*** Selected passage
Prophet Forecast Tool Calculator

Model smooth trends and shifts from your history. Add seasonal waves and optional holiday impacts. Compare scenarios, then download results in seconds easily here.

Inputs

Use ISO dates when possible (YYYY-MM-DD).
Affects future date stepping and season periods.
Number of future periods to predict.
Logistic uses a bounded curve.
Only used for logistic growth.
Only used for logistic growth.
Higher K captures more wiggle.
Uses ~30.44 day period.
Uses 365.25 day period.
Adds piecewise linear trend flexibility.
Lower values reduce overfitting.
Controls seasonal amplitude.
Only used if holidays enabled.
Provide holiday dates below.
Used for interval bounds.
Limits rows shown on screen.
Example: 2026-01-01,120
Header preferred: date,value
One per line. Leave blank if unused.

Example Data Table

Use this structure in your CSV or pasted lines.

DateValue
2026-01-01120
2026-01-02128
2026-01-03126
2026-01-04135
2026-01-05142
2026-01-06138

Formula Used

This calculator uses a decomposable forecasting model:

  • Linear mode: ŷ(t) = g(t) + s(t) + h(t)
  • Logistic mode: z(t) = logit((y(t)−floor)/(cap−floor)), then ẑ(t) = g(t)+s(t)+h(t), and ŷ(t)=inverse-logit(ẑ(t))

Trend g(t) is a piecewise linear function with changepoints:

g(t) = β0 + β1·t + Σj δj·max(0, t − cj)

Seasonality s(t) uses Fourier series terms for enabled periods:

s(t) = Σk [ ak·sin(2πk·t/P) + bk·cos(2πk·t/P) ]

Holiday effects h(t) use an indicator regressor:

h(t) = γ·I(t is a holiday)


Parameters are fitted with ridge-regularized least squares: β = (XᵀX + λI)⁻¹ Xᵀy where λ is derived from the prior-strength inputs to stabilize estimates.

How to Use This Calculator

  1. Paste your time series as date,value lines or upload a CSV.
  2. Select frequency, horizon, and growth type. Use logistic only when you know realistic cap and floor.
  3. Enable seasonalities and choose Fourier terms (K). Start small, then increase if needed.
  4. Enable changepoints for series with shifts. More changepoints can overfit noisy data.
  5. Optionally add holidays as dates to capture spikes or dips.
  6. Run the forecast. Review intervals, then export CSV or PDF for reporting.
******
▶ **Task item**: Write out the section of the forecast calculator text above that starts at the words "Affects future date" and stops after the words "for interval bounds.".
*** Data extract
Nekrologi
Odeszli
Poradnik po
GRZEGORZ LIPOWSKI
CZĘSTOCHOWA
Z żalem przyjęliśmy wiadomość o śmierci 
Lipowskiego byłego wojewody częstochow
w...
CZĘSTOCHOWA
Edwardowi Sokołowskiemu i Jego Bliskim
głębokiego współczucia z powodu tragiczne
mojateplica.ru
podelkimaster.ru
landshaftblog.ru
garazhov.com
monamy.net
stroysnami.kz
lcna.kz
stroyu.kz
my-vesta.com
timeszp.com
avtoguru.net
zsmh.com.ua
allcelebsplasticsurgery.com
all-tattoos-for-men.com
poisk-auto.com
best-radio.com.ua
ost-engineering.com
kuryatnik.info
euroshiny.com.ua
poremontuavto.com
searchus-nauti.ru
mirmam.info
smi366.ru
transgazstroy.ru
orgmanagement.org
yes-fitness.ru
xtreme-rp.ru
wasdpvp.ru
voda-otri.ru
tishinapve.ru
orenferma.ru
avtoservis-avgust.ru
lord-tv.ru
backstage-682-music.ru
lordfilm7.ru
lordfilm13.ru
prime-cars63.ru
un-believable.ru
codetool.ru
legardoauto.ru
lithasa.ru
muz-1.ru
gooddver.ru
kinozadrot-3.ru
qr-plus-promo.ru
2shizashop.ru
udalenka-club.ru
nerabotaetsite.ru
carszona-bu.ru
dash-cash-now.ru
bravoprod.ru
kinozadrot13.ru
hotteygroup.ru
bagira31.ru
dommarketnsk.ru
******
▶ **Task response**:
Affects future date stepping and season periods.
Number of future periods to predict.
Logistic uses a bounded curve.
Only used for logistic growth.
Only used for logistic growth.
Higher K captures more wiggle.
Uses ~30.44 day period.
Uses 365.25 day period.
Adds piecewise linear trend flexibility.
Lower values reduce overfitting.
Controls seasonal amplitude.
Only used if holidays enabled.
Provide holiday dates below.
Used for interval bounds.